• Electronic design files:
•••••
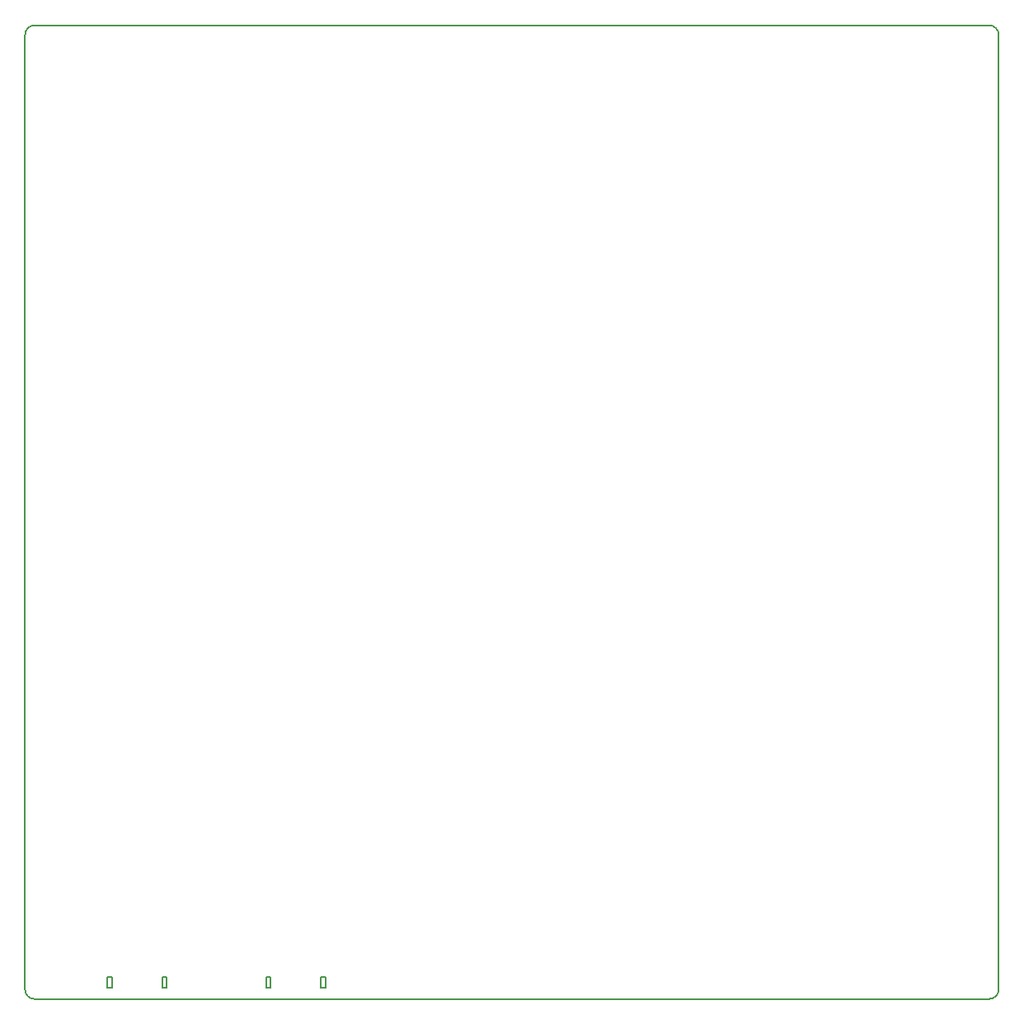
<source format=gko>
G04 Layer_Color=16711935*
%FSLAX24Y24*%
%MOIN*%
G70*
G01*
G75*
%ADD10C,0.0050*%
D10*
X394Y39370D02*
G03*
X0Y38976I0J-394D01*
G01*
X39370D02*
G03*
X38976Y39370I-394J0D01*
G01*
Y0D02*
G03*
X39370Y394I0J394D01*
G01*
X0D02*
G03*
X394Y0I394J0D01*
G01*
Y39370D02*
X38976D01*
X39370Y394D02*
Y38976D01*
X0Y394D02*
Y38976D01*
X394Y0D02*
X38976D01*
X3326Y456D02*
X3506D01*
X3326Y896D02*
X3506D01*
X3326Y456D02*
Y896D01*
X3506Y456D02*
Y896D01*
X5550Y456D02*
X5730D01*
X5550Y896D02*
X5730D01*
X5550Y456D02*
Y896D01*
X5730Y456D02*
Y896D01*
X9740Y456D02*
X9920D01*
X9740Y896D02*
X9920D01*
X9740Y456D02*
Y896D01*
X9920Y456D02*
Y896D01*
X11964Y456D02*
X12144D01*
X11964Y896D02*
X12144D01*
X11964Y456D02*
Y896D01*
X12144Y456D02*
Y896D01*
M02*

</source>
•••••
A word-for-word repetition of the data above, without pictures, is the expected answer.

<source format=gko>
G04 Layer_Color=16711935*
%FSLAX24Y24*%
%MOIN*%
G70*
G01*
G75*
%ADD10C,0.0050*%
D10*
X394Y39370D02*
G03*
X0Y38976I0J-394D01*
G01*
X39370D02*
G03*
X38976Y39370I-394J0D01*
G01*
Y0D02*
G03*
X39370Y394I0J394D01*
G01*
X0D02*
G03*
X394Y0I394J0D01*
G01*
Y39370D02*
X38976D01*
X39370Y394D02*
Y38976D01*
X0Y394D02*
Y38976D01*
X394Y0D02*
X38976D01*
X3326Y456D02*
X3506D01*
X3326Y896D02*
X3506D01*
X3326Y456D02*
Y896D01*
X3506Y456D02*
Y896D01*
X5550Y456D02*
X5730D01*
X5550Y896D02*
X5730D01*
X5550Y456D02*
Y896D01*
X5730Y456D02*
Y896D01*
X9740Y456D02*
X9920D01*
X9740Y896D02*
X9920D01*
X9740Y456D02*
Y896D01*
X9920Y456D02*
Y896D01*
X11964Y456D02*
X12144D01*
X11964Y896D02*
X12144D01*
X11964Y456D02*
Y896D01*
X12144Y456D02*
Y896D01*
M02*

</source>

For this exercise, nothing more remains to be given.